The quilt is very well used and had been sitting in a garage for some time. The first step was to wash it in tepid water and some Synthropol ( a mild detergent).
I then spun it to remove as much water as possible and laid it flat on polythene on the floor, turning as often as possible.
The quilt is similar pink cotton sateen on both sides. It has some typical patterns on it - a central medallion with a four lobed flower surrounded by spirals - more spirals - chevrons - triangles filled with spirals.
A closer look at the centre of the quilt.
You can see how worn it is at one end, where the worn white woollen blanket peeps through. The ends and corners of a quilt always receive the most wear.
Enid's mother lived with her grandmother who was named Mary Elizabeth Jones.

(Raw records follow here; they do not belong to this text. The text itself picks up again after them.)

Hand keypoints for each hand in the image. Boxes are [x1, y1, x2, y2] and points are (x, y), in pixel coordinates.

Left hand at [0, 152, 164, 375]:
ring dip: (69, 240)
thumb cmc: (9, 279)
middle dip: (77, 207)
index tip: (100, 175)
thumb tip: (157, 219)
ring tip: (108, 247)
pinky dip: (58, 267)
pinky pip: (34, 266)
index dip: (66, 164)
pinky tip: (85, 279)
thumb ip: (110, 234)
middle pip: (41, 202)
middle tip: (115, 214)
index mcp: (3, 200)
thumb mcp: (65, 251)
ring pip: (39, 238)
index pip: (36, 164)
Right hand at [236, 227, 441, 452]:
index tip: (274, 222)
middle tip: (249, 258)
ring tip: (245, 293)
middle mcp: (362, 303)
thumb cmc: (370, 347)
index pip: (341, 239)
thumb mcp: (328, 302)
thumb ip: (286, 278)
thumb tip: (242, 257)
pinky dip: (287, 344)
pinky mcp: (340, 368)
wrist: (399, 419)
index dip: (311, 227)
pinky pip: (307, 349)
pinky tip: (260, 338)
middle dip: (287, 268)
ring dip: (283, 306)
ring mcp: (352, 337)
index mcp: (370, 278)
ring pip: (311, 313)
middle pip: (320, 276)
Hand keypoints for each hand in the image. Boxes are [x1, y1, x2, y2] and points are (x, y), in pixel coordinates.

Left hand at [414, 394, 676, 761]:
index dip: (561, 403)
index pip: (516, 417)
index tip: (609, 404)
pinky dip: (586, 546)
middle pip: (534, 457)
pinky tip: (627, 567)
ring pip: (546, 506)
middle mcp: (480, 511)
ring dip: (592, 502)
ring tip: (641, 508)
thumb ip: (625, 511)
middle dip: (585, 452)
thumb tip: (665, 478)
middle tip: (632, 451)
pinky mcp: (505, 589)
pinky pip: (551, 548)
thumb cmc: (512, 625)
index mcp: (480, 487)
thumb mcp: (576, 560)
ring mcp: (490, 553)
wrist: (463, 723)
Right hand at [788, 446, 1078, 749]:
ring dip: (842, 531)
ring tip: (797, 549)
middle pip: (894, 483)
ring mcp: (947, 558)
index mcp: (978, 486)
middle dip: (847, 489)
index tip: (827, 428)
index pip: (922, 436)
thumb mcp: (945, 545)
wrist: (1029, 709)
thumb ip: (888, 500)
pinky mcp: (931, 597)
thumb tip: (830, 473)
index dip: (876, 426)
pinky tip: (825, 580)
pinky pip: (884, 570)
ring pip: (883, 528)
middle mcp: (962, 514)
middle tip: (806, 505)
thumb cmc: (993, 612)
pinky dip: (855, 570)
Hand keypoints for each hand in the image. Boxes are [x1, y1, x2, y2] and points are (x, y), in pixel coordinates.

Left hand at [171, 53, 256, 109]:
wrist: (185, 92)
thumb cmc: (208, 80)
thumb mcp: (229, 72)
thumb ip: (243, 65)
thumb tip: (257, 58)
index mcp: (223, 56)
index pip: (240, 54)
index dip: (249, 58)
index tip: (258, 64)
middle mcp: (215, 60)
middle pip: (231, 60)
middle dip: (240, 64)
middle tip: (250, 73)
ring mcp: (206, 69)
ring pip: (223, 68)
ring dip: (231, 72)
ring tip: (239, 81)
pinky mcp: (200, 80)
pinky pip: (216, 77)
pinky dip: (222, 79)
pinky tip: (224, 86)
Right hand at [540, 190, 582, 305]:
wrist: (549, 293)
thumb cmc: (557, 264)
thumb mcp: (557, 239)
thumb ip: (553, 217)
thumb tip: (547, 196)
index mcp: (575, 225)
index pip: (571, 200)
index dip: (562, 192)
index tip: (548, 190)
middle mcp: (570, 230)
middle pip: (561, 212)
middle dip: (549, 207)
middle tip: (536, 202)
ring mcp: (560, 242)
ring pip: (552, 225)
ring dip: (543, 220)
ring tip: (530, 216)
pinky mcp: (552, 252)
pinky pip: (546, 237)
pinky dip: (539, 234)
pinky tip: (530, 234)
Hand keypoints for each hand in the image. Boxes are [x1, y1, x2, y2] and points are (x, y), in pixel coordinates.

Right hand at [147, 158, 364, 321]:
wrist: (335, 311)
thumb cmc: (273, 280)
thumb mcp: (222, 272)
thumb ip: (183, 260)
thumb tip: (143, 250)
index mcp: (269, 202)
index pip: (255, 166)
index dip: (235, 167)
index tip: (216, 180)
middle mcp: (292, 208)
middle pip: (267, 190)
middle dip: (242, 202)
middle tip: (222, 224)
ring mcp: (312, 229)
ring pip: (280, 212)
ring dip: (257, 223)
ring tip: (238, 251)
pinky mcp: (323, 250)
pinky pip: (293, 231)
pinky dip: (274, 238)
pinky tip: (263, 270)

Mary belonged to the Pontardulais group, near Swansea, who quilted commercially for the RIB (Rural Industries Board) in the Depression. Mary helped to make quilts for the Claridges order.
Both grandmother and mother went to classes in the 50's - taken by her aunt Eira Rees. Mostly small items such as cushions were made. Her father made the frames and took them to the classes.

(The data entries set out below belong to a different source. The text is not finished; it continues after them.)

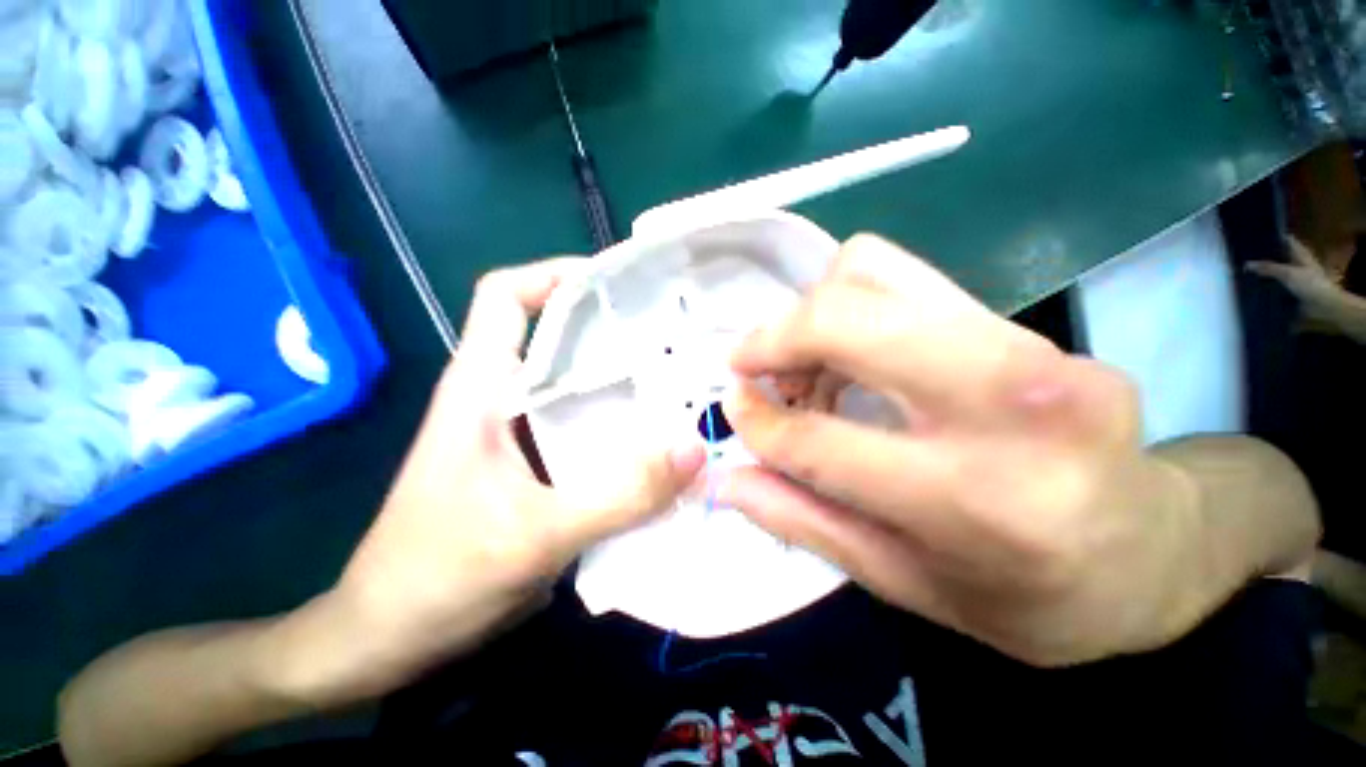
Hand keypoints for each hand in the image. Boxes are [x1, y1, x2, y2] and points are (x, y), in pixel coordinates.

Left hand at [275, 260, 704, 702]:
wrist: (390, 637)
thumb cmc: (436, 577)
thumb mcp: (532, 536)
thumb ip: (617, 496)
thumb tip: (692, 451)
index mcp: (482, 387)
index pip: (507, 297)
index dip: (556, 275)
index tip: (619, 282)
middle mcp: (504, 397)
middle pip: (559, 337)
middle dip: (613, 328)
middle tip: (674, 336)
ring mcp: (523, 433)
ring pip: (579, 386)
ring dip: (626, 381)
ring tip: (680, 382)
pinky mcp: (539, 465)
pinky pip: (589, 429)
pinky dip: (623, 427)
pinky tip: (659, 440)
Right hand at [718, 235, 1226, 666]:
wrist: (1149, 555)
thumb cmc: (1024, 596)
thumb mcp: (901, 583)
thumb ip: (803, 521)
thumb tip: (727, 479)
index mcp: (974, 501)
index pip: (820, 440)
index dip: (758, 420)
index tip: (733, 406)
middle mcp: (1008, 403)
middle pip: (844, 317)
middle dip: (774, 338)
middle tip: (751, 366)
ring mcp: (1028, 346)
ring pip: (869, 272)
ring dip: (811, 314)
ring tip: (806, 364)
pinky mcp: (1029, 322)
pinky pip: (901, 275)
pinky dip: (850, 301)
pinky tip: (851, 351)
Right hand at [1248, 236, 1348, 322]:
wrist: (1325, 306)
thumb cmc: (1311, 284)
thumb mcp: (1288, 273)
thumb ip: (1268, 268)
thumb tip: (1246, 264)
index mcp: (1299, 252)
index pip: (1284, 240)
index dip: (1271, 238)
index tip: (1254, 238)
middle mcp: (1297, 262)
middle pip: (1279, 256)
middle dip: (1265, 256)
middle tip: (1245, 256)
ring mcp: (1296, 277)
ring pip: (1277, 271)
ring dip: (1265, 272)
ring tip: (1245, 272)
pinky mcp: (1293, 289)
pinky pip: (1277, 285)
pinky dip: (1268, 286)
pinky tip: (1256, 287)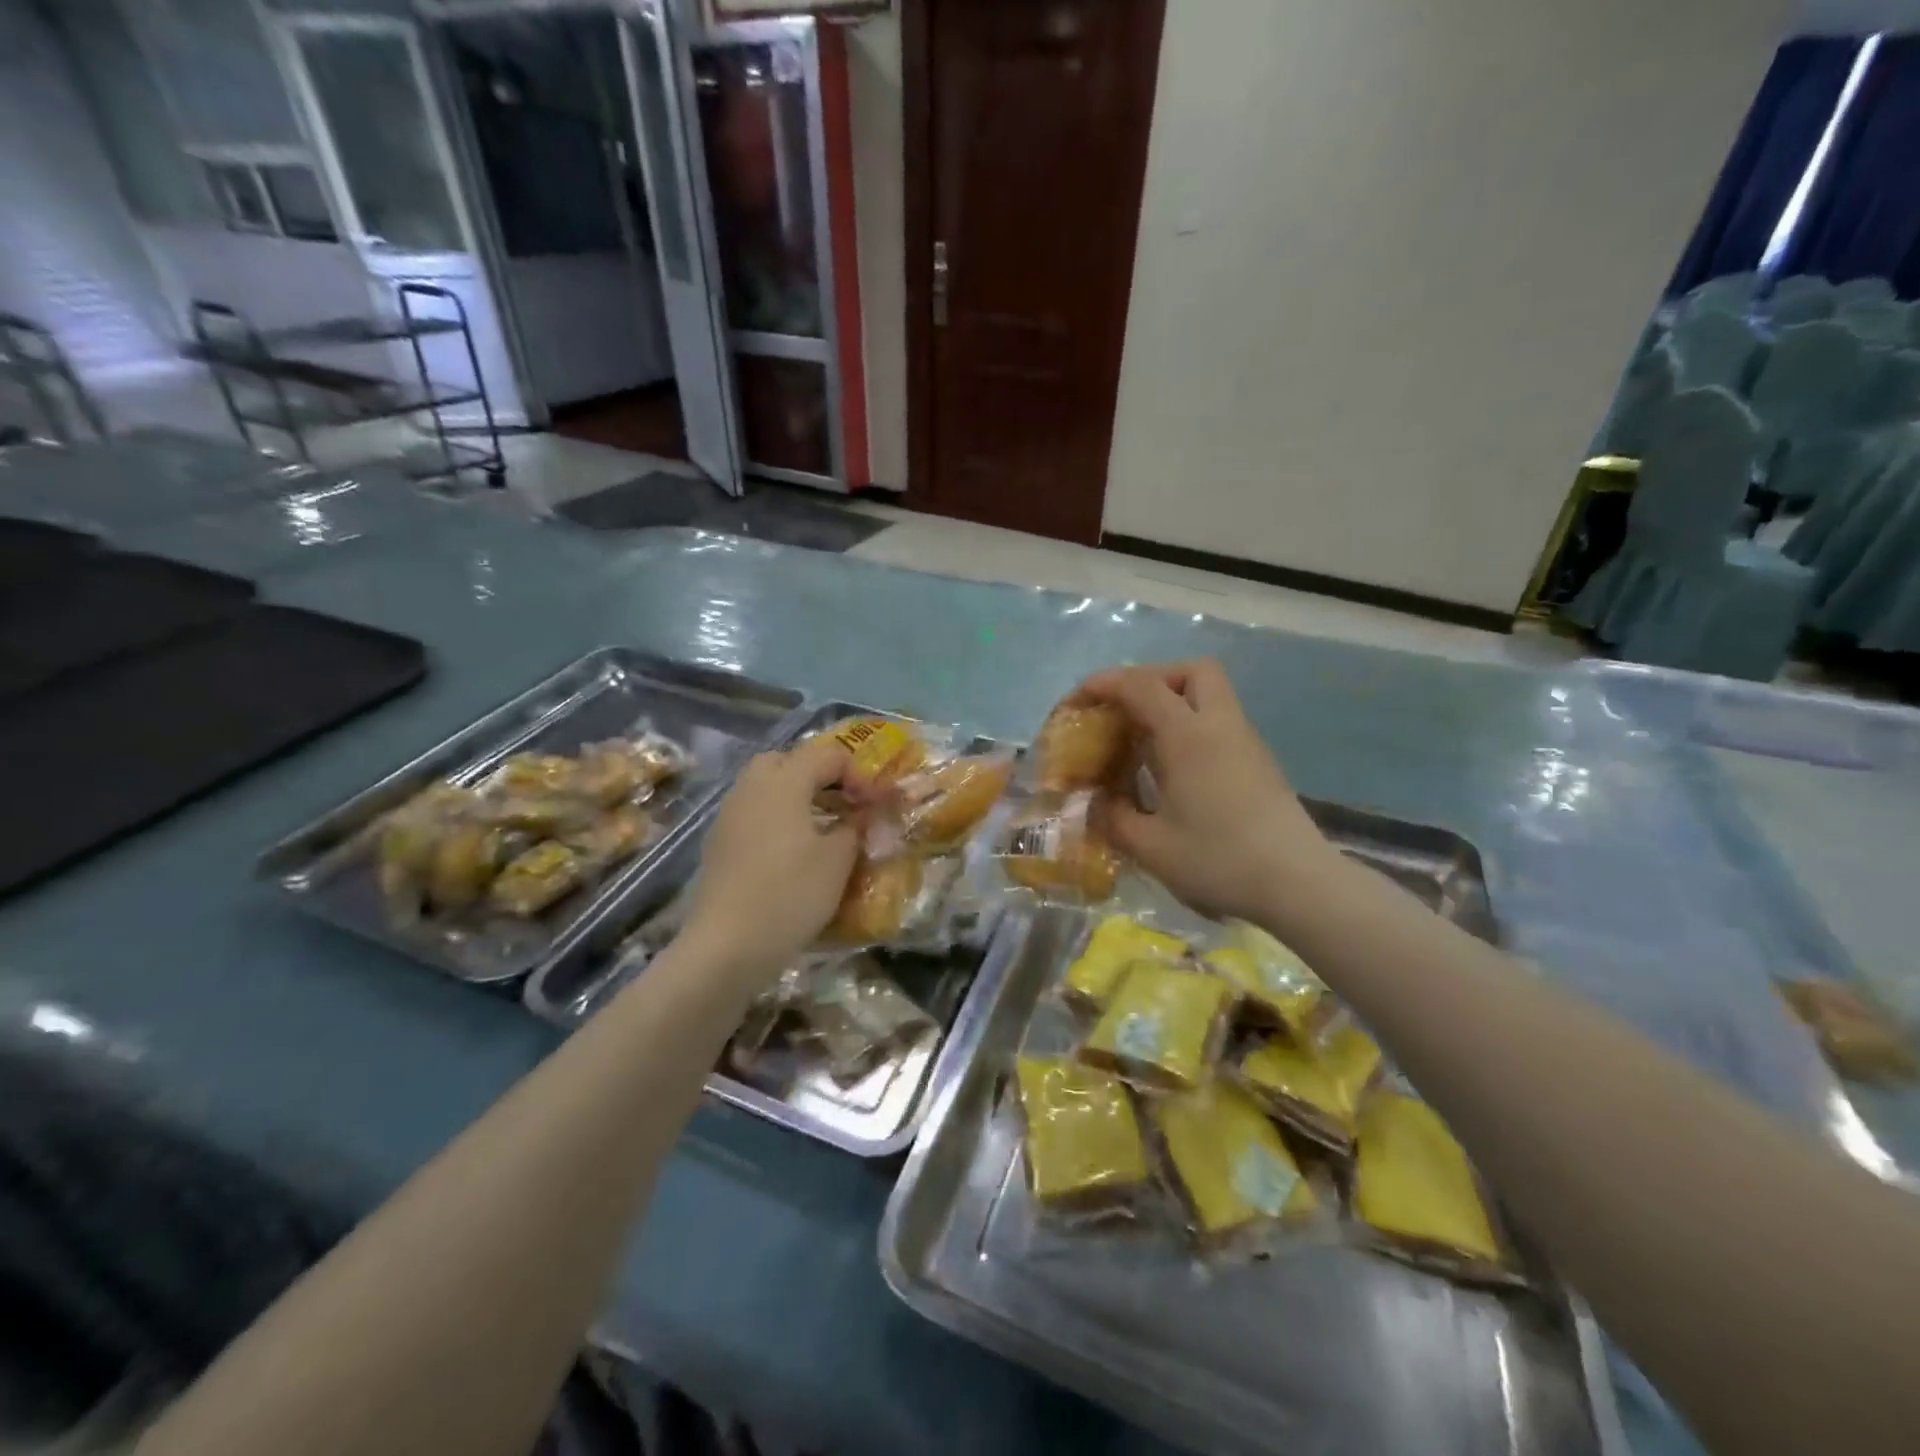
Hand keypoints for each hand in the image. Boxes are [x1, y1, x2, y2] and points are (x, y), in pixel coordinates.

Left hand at [682, 737, 859, 983]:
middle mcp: (750, 788)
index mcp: (783, 782)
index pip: (826, 754)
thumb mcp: (838, 860)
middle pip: (786, 761)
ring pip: (765, 787)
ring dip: (797, 797)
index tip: (873, 804)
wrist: (727, 946)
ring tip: (823, 830)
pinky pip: (753, 814)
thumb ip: (855, 827)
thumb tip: (862, 813)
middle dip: (819, 775)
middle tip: (843, 804)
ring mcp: (729, 816)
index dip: (856, 773)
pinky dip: (776, 820)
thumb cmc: (790, 894)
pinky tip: (792, 854)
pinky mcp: (718, 844)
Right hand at [1078, 659, 1335, 924]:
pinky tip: (1171, 771)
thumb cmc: (1220, 861)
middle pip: (1190, 672)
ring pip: (1209, 695)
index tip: (1076, 703)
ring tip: (1141, 744)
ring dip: (1172, 704)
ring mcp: (1245, 741)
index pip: (1142, 686)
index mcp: (1189, 736)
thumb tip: (1096, 802)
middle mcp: (1220, 726)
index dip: (1103, 684)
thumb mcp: (1151, 847)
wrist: (1299, 885)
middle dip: (1151, 680)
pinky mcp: (1258, 762)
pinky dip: (1188, 729)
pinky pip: (1217, 723)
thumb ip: (1113, 818)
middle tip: (1124, 713)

The family still retains the nicest quilt. Other quilts and narrow loom blankets were sold to Jen Jones. This quilt had been in the garage for many months. It is old and the family doesn't really know who made it.
The quilt measures 64 x 78 inches and is of interest because it is very typical of the type of quilt that would have commonly been used on beds at the turn of the century. Many thanks to the family for giving me this quilt.